Repairing a Cracked Engine Block

I am the proud owner of a 1993 Bayliner Capri. I purchased this boat new and have been the only owner. I perform all my own maintenance on my boat, including winterizing each year.

Cracked Boat Engine BlockAbout 10 years ago, I forgot to winterize the boat, and in the spring, when I took the boat out for the first time that season, water was leaking through two large cracks on my engine block. The water that was still in the water jacket areas of my engine block had frozen during the cold winter months and cracked the block. I was sick about it, thinking that I would need to buy a new or rebuilt engine.

After doing some research on the Internet about repairing engine block cracks, I discovered that a lot of farmers have used an epoxy to repair cracked engine blocks on their trackers. This was encouraging knowing that there was an alternative to replacing the whole engine.

Studying how others did the epoxy repair, I learned that the most important part of the process was in the preparation of the surface to be repaired, that it needed to be clean and somewhat roughed up to give the epoxy a good surface to adhere to.
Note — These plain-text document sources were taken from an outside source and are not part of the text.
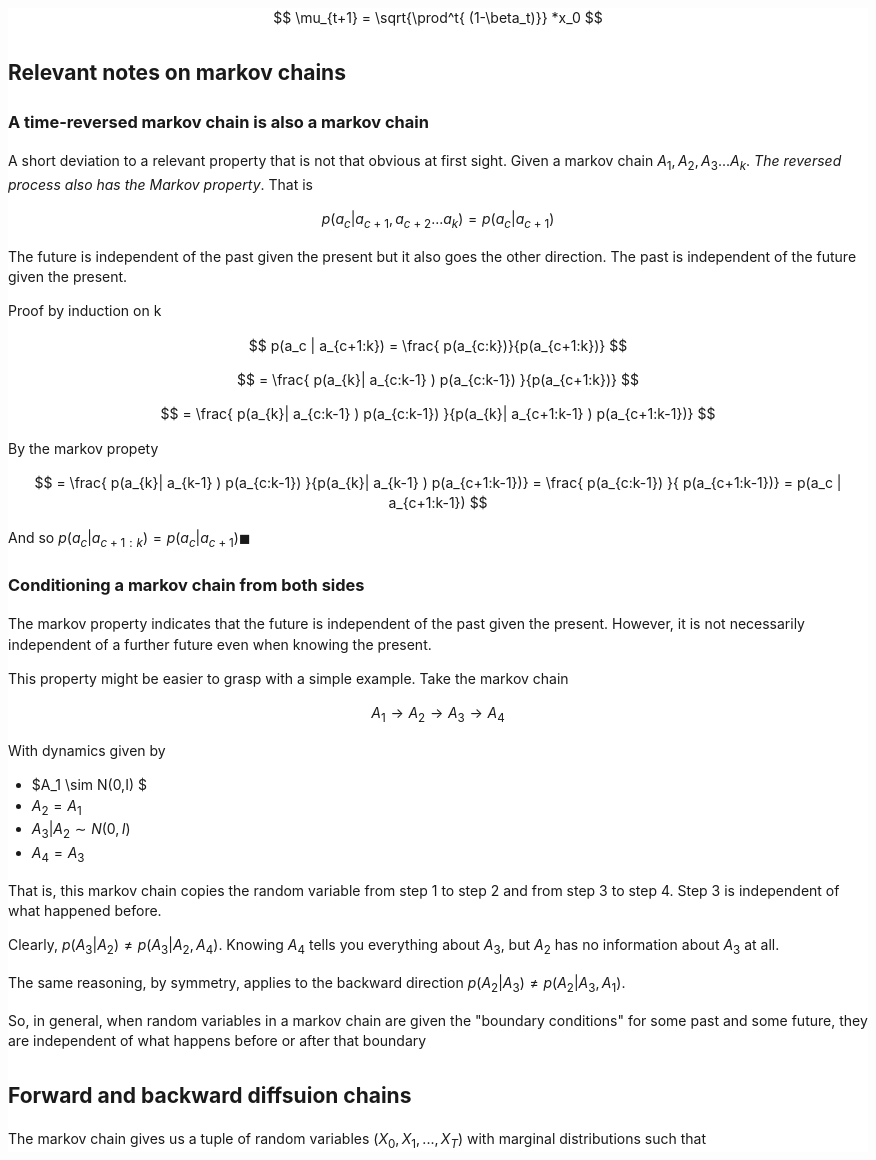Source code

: $$ \mu_{t+1}  = \sqrt{\prod^t{ (1-\beta_t)}} *x_0 $$

## Relevant notes on markov chains

### A time-reversed markov chain is also a markov chain

A short deviation to a relevant property that is not that obvious at first sight. Given a markov chain $A_1, A_2, A_3... A_k$. *The reversed process also has the Markov property*.  That is

$$ p(a_c | a_{c+1},a_{c+2}...a_{k}) = p(a_c | a_{c+1}) $$

The future is independent of the past given the present but it also goes the other direction. The past is independent of the future given the present.

Proof by induction on k

$$ p(a_c | a_{c+1:k}) = \frac{ p(a_{c:k})}{p(a_{c+1:k})}   $$

$$ = \frac{  p(a_{k}| a_{c:k-1} ) p(a_{c:k-1}) }{p(a_{c+1:k})}   $$

$$ = \frac{  p(a_{k}| a_{c:k-1} ) p(a_{c:k-1}) }{p(a_{k}| a_{c+1:k-1} ) p(a_{c+1:k-1})}   $$

By the markov propety 

$$ = \frac{  p(a_{k}| a_{k-1} ) p(a_{c:k-1}) }{p(a_{k}| a_{k-1} ) p(a_{c+1:k-1})} =  \frac{  p(a_{c:k-1}) }{ p(a_{c+1:k-1})} = p(a_c | a_{c+1:k-1}) $$

And so $p(a_c | a_{c+1:k})= p(a_c | a_{c+1}) \blacksquare$

### Conditioning a markov chain from both sides 
The markov property indicates that the future is independent of the past given the present. However, it is not necessarily independent of a further future even when knowing the present.

This property might be easier to grasp with a simple example. Take the markov chain

$$A_1  \rightarrow A_2 \rightarrow A_3 \rightarrow A_4$$

With dynamics given by
- $A_1 \sim N(0,I) $
- $A_2 = A_1$
- $A_3|A_2 \sim N(0,I)$
- $A_4 = A_3$

That is, this markov chain copies the random variable from step 1 to step 2 and from step 3 to step 4. Step 3 is independent of what happened before.

Clearly, $p(A_3|A_2) \neq p(A_3|A_2, A_4)$. Knowing $A_4$ tells you everything about $A_3$, but $A_2$ has no information about $A_3$ at all.

The same reasoning, by symmetry, applies to the backward direction $p(A_2|A_3) \neq p(A_2|A_3, A_1)$.

So, in general, when random variables in a markov chain are given the "boundary conditions" for some past and some future, they are independent of what happens before or after that boundary

## Forward and backward diffsuion chains
The markov chain gives us a tuple of random variables $(X_0,X_1,...,X_T)$ with marginal distributions such that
So here is the process I followed to repair my cracks:

I took a small grinder to the surface around the cracks to rough it up. Then I used acetone and cleaned the surface thoroughly, using a lint-free rag. After mixing up a batch of JBWeld epoxy, I  aggressively applied the epoxy to my two cracked areas. I tried to build it up enough so that I had about a 1/4 inch layer of epoxy. I let it cure for 48 hours.

Now 10 years later, those two areas are solid and have not leaked one single drop. I’m a big supporter of epoxy applications for minor engine block cracks.